# Task item
Reproduce unchanged the lines from the one containing "Transaksi Barang" to the one containing "Image Steganography", both included.
++++++
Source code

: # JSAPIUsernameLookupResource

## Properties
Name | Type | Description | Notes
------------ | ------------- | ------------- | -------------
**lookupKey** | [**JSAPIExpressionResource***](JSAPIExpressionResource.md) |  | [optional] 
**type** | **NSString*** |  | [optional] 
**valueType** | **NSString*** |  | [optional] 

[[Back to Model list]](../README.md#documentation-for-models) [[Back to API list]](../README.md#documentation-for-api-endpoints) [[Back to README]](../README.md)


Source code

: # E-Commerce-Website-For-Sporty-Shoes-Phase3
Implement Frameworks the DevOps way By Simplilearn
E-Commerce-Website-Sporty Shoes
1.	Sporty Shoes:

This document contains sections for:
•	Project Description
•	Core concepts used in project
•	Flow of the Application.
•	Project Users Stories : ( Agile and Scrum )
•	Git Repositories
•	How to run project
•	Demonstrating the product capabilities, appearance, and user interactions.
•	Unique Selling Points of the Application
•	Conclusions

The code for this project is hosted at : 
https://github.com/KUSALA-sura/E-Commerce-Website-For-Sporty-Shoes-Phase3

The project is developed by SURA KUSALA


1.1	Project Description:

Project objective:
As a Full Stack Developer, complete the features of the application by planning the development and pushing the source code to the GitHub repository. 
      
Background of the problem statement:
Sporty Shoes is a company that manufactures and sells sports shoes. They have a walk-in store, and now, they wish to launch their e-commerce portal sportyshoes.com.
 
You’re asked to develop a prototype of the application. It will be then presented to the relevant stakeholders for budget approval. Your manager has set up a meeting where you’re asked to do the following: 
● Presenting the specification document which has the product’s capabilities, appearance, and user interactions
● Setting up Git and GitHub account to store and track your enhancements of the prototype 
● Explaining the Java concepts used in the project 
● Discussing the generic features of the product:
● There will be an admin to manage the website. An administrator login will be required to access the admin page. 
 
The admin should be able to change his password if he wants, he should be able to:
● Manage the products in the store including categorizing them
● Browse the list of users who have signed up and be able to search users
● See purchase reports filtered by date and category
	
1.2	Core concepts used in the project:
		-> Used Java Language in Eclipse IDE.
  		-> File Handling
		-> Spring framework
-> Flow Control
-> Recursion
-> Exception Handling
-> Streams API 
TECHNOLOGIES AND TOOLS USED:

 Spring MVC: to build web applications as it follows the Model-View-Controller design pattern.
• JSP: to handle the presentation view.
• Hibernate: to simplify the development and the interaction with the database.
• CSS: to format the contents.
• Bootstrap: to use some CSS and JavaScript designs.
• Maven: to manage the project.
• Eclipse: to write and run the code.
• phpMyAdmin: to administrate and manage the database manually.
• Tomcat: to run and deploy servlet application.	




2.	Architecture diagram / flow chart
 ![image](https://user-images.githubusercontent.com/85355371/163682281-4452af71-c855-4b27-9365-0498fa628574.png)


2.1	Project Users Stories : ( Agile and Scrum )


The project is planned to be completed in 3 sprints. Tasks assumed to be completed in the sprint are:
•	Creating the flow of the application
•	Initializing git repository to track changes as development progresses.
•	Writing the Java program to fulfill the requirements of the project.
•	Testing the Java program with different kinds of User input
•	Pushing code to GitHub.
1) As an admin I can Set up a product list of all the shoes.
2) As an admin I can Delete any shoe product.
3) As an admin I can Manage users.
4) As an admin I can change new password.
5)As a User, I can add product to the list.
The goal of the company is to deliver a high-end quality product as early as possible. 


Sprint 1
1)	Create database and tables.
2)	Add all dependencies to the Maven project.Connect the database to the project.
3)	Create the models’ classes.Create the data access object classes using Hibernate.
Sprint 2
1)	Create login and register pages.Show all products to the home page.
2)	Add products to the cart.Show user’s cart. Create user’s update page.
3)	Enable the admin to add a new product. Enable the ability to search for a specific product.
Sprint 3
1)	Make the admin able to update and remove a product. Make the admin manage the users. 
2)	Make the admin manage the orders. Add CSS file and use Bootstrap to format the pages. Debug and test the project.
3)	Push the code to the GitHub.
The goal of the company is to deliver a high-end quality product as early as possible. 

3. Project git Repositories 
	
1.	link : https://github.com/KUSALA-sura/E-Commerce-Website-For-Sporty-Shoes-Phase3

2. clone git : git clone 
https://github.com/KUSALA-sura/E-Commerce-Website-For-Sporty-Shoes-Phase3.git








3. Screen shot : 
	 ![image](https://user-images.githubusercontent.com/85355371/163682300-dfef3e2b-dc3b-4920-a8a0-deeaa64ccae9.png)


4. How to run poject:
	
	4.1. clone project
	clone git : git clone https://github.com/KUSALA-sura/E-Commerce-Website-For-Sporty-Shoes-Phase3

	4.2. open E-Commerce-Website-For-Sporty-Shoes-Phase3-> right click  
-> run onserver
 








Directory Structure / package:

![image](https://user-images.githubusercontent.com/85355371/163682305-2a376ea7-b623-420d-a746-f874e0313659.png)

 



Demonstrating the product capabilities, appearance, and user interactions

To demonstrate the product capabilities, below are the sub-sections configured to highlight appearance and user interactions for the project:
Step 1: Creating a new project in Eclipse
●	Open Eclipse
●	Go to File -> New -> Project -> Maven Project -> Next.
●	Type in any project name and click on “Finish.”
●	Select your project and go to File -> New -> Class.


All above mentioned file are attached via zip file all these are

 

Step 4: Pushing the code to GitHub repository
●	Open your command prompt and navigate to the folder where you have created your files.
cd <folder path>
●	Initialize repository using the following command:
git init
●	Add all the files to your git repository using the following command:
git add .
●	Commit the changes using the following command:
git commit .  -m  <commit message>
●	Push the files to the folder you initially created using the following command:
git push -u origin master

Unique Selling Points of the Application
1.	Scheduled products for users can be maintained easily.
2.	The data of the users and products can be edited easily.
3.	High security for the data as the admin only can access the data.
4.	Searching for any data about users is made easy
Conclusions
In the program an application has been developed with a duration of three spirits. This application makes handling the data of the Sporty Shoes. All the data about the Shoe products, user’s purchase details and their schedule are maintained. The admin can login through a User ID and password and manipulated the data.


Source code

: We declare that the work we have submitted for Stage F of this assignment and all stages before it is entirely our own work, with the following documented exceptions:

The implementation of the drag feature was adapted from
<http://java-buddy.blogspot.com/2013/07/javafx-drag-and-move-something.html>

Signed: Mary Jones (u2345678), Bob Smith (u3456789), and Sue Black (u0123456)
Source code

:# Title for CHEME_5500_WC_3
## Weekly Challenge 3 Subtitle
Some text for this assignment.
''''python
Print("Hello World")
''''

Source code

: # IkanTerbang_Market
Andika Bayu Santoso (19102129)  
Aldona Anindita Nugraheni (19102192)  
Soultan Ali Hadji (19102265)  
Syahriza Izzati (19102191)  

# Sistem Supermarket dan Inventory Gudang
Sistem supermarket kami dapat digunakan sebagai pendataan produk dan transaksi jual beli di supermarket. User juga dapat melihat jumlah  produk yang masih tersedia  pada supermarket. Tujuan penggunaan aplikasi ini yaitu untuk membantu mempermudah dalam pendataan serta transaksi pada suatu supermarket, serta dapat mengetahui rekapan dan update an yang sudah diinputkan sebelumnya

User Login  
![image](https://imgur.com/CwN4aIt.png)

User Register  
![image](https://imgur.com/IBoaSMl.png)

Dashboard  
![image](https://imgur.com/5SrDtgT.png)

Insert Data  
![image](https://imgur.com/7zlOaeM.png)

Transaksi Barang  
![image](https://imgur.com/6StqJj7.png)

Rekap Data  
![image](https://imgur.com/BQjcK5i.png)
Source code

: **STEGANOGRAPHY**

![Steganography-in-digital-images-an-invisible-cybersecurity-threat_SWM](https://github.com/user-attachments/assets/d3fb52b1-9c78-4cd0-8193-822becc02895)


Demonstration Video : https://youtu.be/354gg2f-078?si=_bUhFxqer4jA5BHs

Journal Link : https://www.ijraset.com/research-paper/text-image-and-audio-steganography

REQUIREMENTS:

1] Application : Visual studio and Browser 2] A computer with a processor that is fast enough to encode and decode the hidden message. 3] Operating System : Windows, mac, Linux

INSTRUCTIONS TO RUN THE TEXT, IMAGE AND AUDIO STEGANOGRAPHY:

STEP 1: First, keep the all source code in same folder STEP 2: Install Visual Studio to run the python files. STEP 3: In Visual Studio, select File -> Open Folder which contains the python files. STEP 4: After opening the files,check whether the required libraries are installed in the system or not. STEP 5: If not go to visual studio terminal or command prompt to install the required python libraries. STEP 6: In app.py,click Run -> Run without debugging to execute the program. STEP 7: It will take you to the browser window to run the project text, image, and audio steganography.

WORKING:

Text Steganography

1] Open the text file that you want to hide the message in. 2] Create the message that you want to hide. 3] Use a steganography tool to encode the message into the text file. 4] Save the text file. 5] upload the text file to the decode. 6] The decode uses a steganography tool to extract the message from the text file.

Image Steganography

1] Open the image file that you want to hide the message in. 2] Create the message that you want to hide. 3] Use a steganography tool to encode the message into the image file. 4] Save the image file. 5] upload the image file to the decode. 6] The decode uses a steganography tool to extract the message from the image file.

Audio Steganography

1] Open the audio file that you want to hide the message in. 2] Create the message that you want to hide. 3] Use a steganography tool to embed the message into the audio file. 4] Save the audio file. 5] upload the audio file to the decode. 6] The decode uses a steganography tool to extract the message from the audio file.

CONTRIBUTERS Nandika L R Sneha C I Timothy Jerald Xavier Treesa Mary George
++++++
# Completed task
Transaksi Barang  
![image](https://imgur.com/6StqJj7.png)

Rekap Data  
![image](https://imgur.com/BQjcK5i.png)
Source code

: **STEGANOGRAPHY**

![Steganography-in-digital-images-an-invisible-cybersecurity-threat_SWM](https://github.com/user-attachments/assets/d3fb52b1-9c78-4cd0-8193-822becc02895)


Demonstration Video : https://youtu.be/354gg2f-078?si=_bUhFxqer4jA5BHs

Journal Link : https://www.ijraset.com/research-paper/text-image-and-audio-steganography

REQUIREMENTS:

1] Application : Visual studio and Browser 2] A computer with a processor that is fast enough to encode and decode the hidden message. 3] Operating System : Windows, mac, Linux

INSTRUCTIONS TO RUN THE TEXT, IMAGE AND AUDIO STEGANOGRAPHY:

STEP 1: First, keep the all source code in same folder STEP 2: Install Visual Studio to run the python files. STEP 3: In Visual Studio, select File -> Open Folder which contains the python files. STEP 4: After opening the files,check whether the required libraries are installed in the system or not. STEP 5: If not go to visual studio terminal or command prompt to install the required python libraries. STEP 6: In app.py,click Run -> Run without debugging to execute the program. STEP 7: It will take you to the browser window to run the project text, image, and audio steganography.

WORKING:

Text Steganography

1] Open the text file that you want to hide the message in. 2] Create the message that you want to hide. 3] Use a steganography tool to encode the message into the text file. 4] Save the text file. 5] upload the text file to the decode. 6] The decode uses a steganography tool to extract the message from the text file.

Image Steganography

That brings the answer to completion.